Whitaker looked quickly from one to the other of his three judges, acutely sensitive to the dread significance to be detected in the expression of each. He found only one kind and pitiful: no more than might have been expected of Greyerson, who was his friend. Of the others, Hartt had assumed a stony glare to mask the nervousness so plainly betrayed by his staccato accents; it hurt him to inflict pain, and he was horribly afraid lest the patient break down and "make a scene." Bushnell, on the other hand, was imperturbable by nature: a man to whom all men were simply "cases"; he sat stroking his long chin and hoping that Whitaker would have the decency soon to go and leave them free to talk shop—his pet dissipation.

Failing to extract the least glimmering of hope from the attitude of any one of them, Whitaker drew a long breath, unconsciously bracing himself in his chair.

"It's funny," he said with his nervous smile—"hard to realize, I mean.
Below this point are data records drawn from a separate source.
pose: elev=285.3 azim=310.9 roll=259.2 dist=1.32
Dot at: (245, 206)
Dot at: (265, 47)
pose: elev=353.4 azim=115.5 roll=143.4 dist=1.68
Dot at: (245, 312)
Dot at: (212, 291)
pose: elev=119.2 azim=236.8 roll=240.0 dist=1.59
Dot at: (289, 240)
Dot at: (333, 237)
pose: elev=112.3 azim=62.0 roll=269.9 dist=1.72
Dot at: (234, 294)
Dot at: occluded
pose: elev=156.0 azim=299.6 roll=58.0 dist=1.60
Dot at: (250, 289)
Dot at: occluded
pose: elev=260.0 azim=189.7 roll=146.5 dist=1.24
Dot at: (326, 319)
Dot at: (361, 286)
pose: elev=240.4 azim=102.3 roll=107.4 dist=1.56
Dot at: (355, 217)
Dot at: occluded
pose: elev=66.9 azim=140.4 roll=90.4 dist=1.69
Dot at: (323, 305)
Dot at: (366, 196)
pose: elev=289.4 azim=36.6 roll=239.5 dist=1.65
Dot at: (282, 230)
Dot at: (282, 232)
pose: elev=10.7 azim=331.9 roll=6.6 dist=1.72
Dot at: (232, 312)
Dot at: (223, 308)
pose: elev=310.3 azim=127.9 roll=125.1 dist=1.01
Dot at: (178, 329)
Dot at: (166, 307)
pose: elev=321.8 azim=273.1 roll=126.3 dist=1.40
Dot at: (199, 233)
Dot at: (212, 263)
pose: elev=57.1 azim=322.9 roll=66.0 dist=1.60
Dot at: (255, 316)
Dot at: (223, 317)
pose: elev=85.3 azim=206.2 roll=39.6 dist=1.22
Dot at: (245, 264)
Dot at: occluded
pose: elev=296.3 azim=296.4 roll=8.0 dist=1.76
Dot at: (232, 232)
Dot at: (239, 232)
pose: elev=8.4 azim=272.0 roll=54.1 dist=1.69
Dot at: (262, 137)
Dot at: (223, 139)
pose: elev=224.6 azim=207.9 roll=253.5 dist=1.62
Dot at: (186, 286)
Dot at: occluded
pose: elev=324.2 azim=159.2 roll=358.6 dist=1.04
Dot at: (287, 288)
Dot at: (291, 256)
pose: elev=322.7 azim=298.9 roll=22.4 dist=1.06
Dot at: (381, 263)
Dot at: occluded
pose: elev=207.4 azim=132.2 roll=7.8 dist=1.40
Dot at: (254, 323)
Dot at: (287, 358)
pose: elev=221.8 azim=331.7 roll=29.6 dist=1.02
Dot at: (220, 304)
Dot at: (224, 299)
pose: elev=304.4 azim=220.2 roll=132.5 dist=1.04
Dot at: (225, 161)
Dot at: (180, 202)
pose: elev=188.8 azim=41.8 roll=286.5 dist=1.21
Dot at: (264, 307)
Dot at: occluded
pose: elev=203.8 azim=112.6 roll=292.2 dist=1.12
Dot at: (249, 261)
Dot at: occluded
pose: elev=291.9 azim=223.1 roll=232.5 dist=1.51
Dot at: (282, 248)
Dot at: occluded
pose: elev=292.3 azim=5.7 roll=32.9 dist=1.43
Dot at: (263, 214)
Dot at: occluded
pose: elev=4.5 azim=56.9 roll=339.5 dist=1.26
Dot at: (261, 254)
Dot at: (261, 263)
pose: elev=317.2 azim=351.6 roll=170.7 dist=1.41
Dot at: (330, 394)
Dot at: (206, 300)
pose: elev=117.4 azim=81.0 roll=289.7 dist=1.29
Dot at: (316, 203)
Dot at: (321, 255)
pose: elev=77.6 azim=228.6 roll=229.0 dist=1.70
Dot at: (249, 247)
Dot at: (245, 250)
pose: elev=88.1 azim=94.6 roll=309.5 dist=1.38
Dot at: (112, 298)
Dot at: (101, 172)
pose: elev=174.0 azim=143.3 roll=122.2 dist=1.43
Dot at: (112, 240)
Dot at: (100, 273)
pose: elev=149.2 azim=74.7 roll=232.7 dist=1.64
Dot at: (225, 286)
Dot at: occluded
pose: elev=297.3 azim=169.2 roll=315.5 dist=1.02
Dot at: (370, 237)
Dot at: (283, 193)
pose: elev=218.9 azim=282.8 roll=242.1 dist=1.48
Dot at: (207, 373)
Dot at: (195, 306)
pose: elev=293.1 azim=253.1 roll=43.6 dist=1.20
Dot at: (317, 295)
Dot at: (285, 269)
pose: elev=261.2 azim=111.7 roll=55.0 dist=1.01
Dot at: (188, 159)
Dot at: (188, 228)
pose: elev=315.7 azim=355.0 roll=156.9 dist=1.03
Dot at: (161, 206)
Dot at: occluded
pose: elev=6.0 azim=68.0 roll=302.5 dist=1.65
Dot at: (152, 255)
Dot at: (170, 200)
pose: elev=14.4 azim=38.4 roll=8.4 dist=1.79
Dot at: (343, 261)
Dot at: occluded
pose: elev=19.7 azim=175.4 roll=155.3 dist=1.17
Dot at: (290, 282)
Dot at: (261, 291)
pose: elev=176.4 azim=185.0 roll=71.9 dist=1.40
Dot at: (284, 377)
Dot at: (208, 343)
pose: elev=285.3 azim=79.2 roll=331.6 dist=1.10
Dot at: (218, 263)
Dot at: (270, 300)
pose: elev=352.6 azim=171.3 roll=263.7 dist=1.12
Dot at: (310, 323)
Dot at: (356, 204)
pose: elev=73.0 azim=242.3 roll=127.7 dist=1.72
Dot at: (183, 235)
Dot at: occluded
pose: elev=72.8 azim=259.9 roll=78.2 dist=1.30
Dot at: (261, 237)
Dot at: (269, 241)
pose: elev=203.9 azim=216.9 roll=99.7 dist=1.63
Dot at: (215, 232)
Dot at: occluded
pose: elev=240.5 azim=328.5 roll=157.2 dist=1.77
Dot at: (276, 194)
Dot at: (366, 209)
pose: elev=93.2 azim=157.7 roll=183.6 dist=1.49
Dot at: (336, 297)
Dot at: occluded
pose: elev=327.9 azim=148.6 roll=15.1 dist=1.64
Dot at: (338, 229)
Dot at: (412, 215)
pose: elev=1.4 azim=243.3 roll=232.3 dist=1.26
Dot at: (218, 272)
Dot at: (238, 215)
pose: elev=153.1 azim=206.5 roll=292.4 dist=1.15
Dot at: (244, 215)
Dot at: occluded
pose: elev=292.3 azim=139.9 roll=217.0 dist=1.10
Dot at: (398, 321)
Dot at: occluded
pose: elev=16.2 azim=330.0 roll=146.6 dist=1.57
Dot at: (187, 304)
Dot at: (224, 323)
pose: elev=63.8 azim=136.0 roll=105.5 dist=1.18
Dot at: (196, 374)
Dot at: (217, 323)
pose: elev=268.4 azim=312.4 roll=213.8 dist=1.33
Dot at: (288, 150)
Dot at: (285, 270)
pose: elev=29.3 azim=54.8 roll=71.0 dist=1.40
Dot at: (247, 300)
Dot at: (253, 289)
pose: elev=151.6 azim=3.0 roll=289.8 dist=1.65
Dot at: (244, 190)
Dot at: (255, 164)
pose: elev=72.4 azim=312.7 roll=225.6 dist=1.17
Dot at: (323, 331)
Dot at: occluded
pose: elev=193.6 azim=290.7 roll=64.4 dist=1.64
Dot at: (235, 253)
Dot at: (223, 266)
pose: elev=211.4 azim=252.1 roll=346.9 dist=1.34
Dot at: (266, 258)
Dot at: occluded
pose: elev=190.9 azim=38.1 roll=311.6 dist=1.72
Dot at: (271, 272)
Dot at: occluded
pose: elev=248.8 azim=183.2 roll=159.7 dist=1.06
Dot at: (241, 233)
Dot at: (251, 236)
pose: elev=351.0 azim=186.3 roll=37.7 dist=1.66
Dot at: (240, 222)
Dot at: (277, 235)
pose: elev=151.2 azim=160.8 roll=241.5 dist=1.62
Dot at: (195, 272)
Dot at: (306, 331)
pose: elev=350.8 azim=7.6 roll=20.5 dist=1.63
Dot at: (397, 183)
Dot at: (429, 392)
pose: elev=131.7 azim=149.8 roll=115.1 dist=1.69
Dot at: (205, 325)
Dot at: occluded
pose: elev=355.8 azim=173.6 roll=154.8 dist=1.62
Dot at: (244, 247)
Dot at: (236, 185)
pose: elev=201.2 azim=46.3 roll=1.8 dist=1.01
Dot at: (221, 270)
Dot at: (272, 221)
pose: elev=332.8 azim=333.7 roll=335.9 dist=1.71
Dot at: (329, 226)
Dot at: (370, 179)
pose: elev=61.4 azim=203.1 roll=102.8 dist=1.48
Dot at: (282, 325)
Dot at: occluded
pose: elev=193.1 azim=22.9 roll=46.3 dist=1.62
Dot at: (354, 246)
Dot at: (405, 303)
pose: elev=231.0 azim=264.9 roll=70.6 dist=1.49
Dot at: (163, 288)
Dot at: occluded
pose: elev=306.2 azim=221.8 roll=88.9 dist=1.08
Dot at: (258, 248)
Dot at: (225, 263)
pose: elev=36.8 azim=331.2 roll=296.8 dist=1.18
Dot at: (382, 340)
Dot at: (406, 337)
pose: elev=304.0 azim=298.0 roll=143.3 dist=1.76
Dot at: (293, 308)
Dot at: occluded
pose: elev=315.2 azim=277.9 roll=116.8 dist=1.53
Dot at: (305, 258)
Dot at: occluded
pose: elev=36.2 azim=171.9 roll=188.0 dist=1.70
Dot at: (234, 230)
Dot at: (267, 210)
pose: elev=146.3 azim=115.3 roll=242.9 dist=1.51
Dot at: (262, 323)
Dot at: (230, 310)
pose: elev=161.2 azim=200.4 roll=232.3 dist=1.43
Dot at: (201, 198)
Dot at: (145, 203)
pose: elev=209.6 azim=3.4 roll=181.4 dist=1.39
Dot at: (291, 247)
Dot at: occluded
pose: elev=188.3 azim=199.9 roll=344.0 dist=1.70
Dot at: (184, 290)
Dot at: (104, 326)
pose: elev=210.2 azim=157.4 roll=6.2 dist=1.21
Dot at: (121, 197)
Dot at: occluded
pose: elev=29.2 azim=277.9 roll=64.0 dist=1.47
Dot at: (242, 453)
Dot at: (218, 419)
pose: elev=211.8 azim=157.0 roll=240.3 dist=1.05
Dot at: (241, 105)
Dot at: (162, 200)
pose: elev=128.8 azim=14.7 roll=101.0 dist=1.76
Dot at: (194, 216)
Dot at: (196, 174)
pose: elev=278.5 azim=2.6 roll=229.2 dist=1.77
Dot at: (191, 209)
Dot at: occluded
You see, I feel so fit—"

"Between attacks," Hartt interjected quickly.

"Yes," Whitaker had to admit, dashed.

"Attacks," said Bushnell, heavily, "recurrent at intervals constantly more brief, each a trifle more severe than its predecessor."

He shut his thin lips tight, as one who has consciously pronounced the last word.

Greyerson sighed.

"But I don't understand," argued the prisoner at the bar, plaintively bewildered. "Why, I rowed with the Crew three years hand-running—not a sign of anything wrong with me!"

"If you had then had proper professional advice, you would have spared yourself such strains. But it's too late now; the mischief can't be undone."

Evidently Bushnell considered the last word his prerogative. Whitaker turned from him impatiently.

"What about an operation?" he demanded of Greyerson.

The latter looked away, making only a slight negative motion with his head.

"The knife?" observed Hartt. "That would merely hasten matters."

"Yes," Bushnell affirmed....

There was a brief uneasy silence in the gloomy consulting room. Then Whitaker rose.

"Well, how long will you give me?" he asked in a strained voice.

"Six months," said Greyerson, miserably avoiding his eye.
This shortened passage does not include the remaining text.